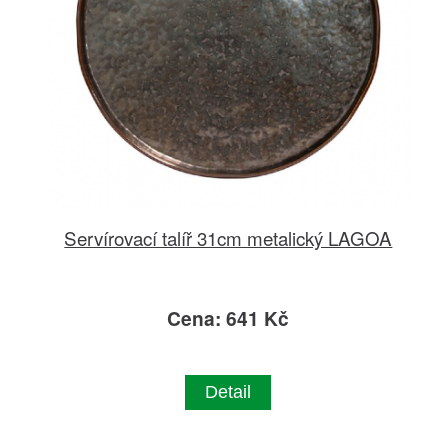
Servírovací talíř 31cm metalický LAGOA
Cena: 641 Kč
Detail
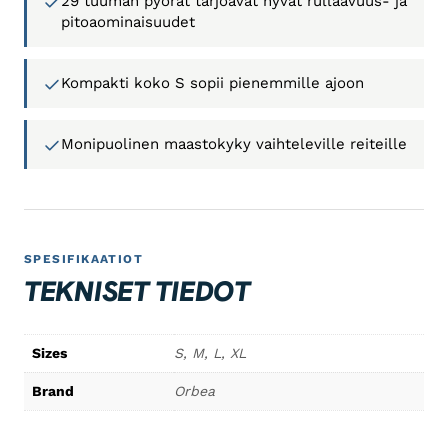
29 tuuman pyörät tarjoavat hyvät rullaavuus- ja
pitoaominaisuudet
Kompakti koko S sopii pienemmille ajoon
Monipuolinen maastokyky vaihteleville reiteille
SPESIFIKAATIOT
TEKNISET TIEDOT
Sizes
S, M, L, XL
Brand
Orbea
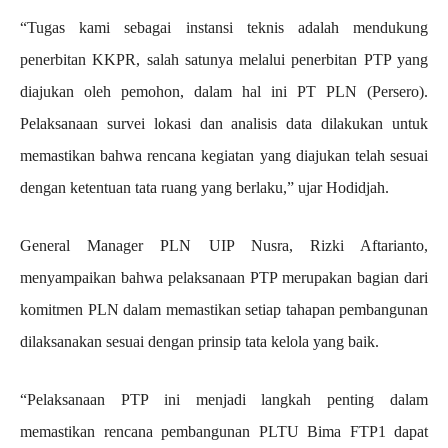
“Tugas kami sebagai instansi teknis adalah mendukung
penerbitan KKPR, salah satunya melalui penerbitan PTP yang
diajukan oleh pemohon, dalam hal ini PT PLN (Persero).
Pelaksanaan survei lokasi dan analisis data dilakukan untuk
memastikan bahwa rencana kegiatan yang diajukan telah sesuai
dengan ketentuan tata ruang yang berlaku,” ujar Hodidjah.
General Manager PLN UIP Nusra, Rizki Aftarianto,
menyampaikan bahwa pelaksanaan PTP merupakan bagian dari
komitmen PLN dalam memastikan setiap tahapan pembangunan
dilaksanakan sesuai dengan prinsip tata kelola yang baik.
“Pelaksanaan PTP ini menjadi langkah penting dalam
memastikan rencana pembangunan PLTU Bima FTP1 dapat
######
* **Aim of the exercise**
Write out the text of all the entries again, substituting "ORBEA" for "Orbea" and changing nothing else. Leave the pictures out.

* **Result for this exercise**
Servírovací talíř 31cm metalický LAGOA
Cena: 641 Kč
Detail
29 tuuman pyörät tarjoavat hyvät rullaavuus- ja
pitoaominaisuudet
Kompakti koko S sopii pienemmille ajoon
Monipuolinen maastokyky vaihteleville reiteille
SPESIFIKAATIOT
TEKNISET TIEDOT
Sizes
S, M, L, XL
Brand
ORBEA
“Tugas kami sebagai instansi teknis adalah mendukung
penerbitan KKPR, salah satunya melalui penerbitan PTP yang
diajukan oleh pemohon, dalam hal ini PT PLN (Persero).
Pelaksanaan survei lokasi dan analisis data dilakukan untuk
memastikan bahwa rencana kegiatan yang diajukan telah sesuai
dengan ketentuan tata ruang yang berlaku,” ujar Hodidjah.
General Manager PLN UIP Nusra, Rizki Aftarianto,
menyampaikan bahwa pelaksanaan PTP merupakan bagian dari
komitmen PLN dalam memastikan setiap tahapan pembangunan
dilaksanakan sesuai dengan prinsip tata kelola yang baik.
“Pelaksanaan PTP ini menjadi langkah penting dalam
memastikan rencana pembangunan PLTU Bima FTP1 dapat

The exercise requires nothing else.